I just picked up my first product today while in Ulta (I went in "just to look" and left $40 poorer). I grabbed a Sugar Crush Body Scrub and I can't stop smelling it, I'm actually pretty excited to shower tomorrow morning just so I can try it out. This line seems pretty promising and the packaging really draws me in.

What's your favorite product from Soap & Glory?


----------



## CassieLyons (Jun 10, 2016)

I have not heard of the brand.  I had planned on going to Ulta to get more foundation and an eyebrow wax. I'll have to check out those products!


----------



## rockin (Jun 11, 2016)

I always use Soap & Glory bath products, and I have a huge stash of various S&G products, including most of their makeup.


----------



## shellygrrl (Jun 11, 2016)

CassieLyons said:


> I have not heard of the brand.  I had planned on going to Ulta to get more foundation and an eyebrow wax. I'll have to check out those products!



They're a British brand. They used to be at Sephora until, I think, earlier this year, when they moved to Ulta. And now they've started carrying S&G's makeup products, too.

I've not tried S&G yet. I'm not quite sure where to start!


----------



## CassieLyons (Jun 13, 2016)

I didn't end up buying any as I was in a time crunch this time.  I go almost every month though.  I have to say I do love the names and packaging, very cute!  I picked a few things out online that I want to try, but need to test the colors for the makeup in store.  I really want to try the t-zone detox face scrub and the smoothie breakfast body scrub.


----------



## stormborn (Aug 7, 2016)

I loooove their body butter! I most recently had the one with AHAs, which helps even out the tiny bumps I've had on my arms. My real love is the original scent body butter though, along with the matching shower gel and spray lotion. There's also a glow lotion I loved to use on my legs and arms when going out. Their lip plumper Sexy Motherpucker was great but they just recently reformulated and I haven't had the chance to try the new version.


----------



## LavenderPearl (Apr 2, 2017)

Does anyone else get super into looking at a brand?

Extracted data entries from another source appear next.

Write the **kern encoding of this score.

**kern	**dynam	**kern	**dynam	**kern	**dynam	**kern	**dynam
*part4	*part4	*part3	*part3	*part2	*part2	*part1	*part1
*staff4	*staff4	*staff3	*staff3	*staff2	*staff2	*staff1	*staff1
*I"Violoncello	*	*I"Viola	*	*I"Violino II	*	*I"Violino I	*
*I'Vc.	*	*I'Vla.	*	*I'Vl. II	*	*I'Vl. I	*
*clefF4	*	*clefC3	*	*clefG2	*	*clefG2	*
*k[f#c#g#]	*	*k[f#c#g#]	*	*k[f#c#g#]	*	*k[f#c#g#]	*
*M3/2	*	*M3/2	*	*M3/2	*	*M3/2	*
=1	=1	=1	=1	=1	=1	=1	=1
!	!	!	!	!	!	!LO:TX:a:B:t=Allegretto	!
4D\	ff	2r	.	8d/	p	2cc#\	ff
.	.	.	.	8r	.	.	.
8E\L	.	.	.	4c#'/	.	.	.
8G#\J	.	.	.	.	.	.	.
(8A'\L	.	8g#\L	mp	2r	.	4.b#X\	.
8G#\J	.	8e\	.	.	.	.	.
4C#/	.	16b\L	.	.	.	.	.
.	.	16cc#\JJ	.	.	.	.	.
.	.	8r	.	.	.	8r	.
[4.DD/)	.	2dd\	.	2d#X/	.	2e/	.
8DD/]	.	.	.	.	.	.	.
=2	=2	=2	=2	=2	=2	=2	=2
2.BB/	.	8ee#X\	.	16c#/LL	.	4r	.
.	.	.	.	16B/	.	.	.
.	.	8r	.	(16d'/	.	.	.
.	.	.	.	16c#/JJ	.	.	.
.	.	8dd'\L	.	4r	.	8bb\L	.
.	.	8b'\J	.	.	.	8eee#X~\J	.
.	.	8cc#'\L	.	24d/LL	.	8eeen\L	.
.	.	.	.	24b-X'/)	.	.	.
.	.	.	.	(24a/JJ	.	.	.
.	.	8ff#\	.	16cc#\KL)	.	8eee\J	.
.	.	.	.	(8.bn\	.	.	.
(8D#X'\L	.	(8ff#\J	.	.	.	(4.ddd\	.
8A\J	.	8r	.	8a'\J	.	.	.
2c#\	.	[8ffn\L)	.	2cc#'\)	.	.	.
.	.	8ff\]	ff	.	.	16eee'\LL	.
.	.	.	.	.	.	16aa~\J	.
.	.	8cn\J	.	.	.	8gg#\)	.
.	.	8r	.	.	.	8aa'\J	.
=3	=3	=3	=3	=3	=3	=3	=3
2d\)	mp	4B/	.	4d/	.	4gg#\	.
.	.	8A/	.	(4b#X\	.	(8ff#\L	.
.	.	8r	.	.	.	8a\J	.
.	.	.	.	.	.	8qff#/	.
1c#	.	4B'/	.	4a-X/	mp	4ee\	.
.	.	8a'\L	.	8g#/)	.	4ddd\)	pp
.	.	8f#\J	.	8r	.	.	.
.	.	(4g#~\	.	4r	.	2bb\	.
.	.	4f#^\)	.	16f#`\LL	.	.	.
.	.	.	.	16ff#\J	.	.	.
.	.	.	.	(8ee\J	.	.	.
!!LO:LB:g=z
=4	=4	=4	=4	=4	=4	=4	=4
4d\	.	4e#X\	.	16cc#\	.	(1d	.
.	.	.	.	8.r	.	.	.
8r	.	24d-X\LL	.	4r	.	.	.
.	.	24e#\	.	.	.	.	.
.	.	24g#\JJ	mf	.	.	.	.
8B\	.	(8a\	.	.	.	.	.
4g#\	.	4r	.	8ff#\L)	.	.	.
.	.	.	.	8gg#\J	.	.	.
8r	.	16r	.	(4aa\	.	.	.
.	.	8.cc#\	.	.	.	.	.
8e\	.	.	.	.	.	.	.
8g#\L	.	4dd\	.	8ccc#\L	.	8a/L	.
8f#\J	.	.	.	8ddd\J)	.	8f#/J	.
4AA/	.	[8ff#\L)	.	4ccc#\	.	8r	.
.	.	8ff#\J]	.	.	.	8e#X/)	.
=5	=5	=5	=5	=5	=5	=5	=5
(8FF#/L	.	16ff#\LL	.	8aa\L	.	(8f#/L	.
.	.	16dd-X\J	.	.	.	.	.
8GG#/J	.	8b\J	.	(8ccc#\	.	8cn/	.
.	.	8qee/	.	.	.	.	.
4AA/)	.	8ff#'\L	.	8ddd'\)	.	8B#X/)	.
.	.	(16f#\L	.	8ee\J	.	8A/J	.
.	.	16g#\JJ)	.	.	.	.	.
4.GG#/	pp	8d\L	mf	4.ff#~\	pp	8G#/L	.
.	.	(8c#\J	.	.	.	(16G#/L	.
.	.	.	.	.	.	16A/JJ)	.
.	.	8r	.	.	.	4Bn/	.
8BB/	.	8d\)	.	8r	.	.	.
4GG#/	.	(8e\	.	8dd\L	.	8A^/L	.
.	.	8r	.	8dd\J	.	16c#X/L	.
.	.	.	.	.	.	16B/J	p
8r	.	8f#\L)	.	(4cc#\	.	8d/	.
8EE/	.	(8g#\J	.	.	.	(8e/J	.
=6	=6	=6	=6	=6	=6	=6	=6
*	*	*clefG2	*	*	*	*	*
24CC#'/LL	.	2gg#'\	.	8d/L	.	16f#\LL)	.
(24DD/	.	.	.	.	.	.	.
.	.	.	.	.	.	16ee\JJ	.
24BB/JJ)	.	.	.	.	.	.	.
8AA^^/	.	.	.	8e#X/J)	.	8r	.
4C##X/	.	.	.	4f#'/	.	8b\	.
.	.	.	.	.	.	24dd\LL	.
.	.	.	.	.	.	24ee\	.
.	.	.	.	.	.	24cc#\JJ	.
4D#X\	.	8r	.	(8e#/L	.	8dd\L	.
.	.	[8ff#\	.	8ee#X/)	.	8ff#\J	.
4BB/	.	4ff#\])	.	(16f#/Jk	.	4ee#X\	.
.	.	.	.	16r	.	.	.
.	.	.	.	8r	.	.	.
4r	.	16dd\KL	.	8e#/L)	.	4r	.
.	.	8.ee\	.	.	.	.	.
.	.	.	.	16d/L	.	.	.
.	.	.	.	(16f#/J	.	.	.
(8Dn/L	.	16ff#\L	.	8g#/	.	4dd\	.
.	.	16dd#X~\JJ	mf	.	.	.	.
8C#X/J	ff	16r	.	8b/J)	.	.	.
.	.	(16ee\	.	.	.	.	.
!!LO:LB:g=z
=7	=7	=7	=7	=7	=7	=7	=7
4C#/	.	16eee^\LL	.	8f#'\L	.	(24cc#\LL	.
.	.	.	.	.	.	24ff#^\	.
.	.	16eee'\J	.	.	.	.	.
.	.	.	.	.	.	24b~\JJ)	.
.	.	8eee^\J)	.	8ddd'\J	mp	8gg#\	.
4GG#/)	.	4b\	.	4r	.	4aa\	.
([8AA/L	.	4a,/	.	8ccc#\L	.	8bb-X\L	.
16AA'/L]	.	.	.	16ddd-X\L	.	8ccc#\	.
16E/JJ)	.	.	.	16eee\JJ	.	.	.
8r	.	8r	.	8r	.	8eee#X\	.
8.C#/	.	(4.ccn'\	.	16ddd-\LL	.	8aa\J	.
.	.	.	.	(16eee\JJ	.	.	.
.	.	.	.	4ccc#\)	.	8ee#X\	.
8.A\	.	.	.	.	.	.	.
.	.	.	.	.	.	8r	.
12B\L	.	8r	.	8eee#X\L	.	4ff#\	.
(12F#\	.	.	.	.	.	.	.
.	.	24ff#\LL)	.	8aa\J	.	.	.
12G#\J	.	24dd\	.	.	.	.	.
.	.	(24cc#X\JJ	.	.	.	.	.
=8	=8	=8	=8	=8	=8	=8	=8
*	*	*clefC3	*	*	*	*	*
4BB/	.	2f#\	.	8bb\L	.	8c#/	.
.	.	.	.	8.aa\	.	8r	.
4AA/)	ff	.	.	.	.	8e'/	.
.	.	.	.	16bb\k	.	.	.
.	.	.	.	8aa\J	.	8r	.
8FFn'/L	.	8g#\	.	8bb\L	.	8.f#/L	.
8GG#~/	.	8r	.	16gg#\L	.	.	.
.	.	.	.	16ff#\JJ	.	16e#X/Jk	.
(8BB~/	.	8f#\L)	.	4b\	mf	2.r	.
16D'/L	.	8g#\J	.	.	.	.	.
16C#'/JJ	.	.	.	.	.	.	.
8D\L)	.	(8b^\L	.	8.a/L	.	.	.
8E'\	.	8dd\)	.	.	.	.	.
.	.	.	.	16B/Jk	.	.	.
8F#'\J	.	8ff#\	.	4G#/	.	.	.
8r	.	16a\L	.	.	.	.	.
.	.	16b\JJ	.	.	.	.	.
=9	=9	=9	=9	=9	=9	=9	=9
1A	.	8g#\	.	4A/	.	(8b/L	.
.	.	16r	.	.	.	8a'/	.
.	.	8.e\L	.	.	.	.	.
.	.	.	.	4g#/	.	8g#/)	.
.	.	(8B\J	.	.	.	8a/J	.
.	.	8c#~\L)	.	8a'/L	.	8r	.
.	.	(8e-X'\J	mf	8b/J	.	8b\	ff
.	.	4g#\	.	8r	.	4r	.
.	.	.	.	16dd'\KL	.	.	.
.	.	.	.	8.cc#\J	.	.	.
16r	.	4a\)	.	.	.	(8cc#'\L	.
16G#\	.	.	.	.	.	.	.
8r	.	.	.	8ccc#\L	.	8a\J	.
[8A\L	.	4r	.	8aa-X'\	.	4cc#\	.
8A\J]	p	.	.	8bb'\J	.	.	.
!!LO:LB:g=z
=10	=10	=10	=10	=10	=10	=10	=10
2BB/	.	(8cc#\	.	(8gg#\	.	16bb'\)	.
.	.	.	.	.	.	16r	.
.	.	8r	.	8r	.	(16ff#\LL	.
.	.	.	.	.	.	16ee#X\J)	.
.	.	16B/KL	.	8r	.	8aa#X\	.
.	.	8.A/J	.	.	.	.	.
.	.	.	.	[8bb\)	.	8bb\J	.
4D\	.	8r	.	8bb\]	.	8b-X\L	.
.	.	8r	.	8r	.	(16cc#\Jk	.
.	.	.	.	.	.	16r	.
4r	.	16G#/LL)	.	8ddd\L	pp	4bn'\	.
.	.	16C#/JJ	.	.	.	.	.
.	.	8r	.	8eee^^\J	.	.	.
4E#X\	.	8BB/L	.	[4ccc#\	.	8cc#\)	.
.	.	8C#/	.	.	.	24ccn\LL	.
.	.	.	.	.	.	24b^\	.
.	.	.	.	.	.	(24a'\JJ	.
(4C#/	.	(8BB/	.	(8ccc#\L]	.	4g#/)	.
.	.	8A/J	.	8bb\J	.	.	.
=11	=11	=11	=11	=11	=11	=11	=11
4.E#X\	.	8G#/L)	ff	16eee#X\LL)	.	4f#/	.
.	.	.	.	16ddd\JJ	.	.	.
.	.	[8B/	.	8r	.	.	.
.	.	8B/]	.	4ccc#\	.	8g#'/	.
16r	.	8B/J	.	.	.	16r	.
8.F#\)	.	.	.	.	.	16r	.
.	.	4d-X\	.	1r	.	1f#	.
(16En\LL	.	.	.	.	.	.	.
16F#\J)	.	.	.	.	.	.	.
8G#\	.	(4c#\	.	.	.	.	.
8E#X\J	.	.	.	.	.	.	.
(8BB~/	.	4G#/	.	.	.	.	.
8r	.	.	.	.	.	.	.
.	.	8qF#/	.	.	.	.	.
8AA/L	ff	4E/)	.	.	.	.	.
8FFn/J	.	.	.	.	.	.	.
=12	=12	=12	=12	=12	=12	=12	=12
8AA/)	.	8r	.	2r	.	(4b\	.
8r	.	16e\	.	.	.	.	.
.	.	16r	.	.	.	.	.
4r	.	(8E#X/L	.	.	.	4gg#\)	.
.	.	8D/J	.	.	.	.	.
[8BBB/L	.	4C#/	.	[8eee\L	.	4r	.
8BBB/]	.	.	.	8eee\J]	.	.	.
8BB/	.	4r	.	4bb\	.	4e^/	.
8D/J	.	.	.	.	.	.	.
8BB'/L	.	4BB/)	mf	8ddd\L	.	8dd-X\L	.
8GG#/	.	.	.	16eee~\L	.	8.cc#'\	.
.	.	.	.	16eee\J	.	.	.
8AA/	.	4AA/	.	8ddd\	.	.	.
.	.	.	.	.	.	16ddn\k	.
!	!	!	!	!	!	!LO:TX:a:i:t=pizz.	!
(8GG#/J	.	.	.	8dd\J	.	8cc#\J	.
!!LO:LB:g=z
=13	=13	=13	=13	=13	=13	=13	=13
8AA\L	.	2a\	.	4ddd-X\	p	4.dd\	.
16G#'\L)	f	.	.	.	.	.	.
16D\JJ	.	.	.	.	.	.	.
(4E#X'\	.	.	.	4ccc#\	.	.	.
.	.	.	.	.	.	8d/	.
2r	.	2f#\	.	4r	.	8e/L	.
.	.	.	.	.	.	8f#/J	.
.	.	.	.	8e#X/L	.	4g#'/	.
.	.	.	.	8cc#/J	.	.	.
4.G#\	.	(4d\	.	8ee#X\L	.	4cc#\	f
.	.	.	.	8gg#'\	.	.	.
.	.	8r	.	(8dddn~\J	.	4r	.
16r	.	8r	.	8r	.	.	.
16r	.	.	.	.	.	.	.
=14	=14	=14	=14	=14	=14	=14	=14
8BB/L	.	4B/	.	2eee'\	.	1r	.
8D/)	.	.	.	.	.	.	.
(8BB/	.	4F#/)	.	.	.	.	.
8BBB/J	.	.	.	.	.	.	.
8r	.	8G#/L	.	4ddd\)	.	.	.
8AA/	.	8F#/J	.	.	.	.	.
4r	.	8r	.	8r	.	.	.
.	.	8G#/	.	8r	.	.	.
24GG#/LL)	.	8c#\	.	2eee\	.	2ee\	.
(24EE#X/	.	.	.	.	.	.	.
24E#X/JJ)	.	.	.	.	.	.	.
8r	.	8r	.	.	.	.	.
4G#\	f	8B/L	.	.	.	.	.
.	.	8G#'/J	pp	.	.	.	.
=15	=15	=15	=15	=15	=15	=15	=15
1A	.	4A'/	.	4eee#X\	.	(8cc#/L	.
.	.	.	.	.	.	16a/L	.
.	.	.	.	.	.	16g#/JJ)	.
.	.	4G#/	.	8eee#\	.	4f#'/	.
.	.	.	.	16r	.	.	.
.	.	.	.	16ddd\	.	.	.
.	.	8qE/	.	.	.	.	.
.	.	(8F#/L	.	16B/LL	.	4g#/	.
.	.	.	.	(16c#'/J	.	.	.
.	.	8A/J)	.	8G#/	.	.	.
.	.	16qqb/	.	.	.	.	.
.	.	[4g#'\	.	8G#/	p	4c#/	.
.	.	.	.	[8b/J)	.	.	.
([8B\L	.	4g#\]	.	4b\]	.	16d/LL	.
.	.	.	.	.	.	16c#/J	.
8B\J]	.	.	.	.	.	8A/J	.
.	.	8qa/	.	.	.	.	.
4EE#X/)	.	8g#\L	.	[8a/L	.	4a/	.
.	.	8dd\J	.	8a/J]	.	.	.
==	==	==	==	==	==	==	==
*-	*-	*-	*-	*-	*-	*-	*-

I don't think I will ever get really into the body care sideof S&G, because I am very scent sensitive and the few sniffs have given me a headache :/

However, every time I'm at ULTA the Sexy Mother Pucker lipsticks catch my eye, particularly the shade Tom & Cherry. Then this week S&G is BOGO40OFF, so I looked into the rest of the line to pick another one...

Now I have a list of S&G lip products to try lol.

Anyone have any personal experience with the Sexy Mother Pucker:
- Lipsticks
- Gloss Sticks
- Matte Sticks
- Lip Lacquers?


----------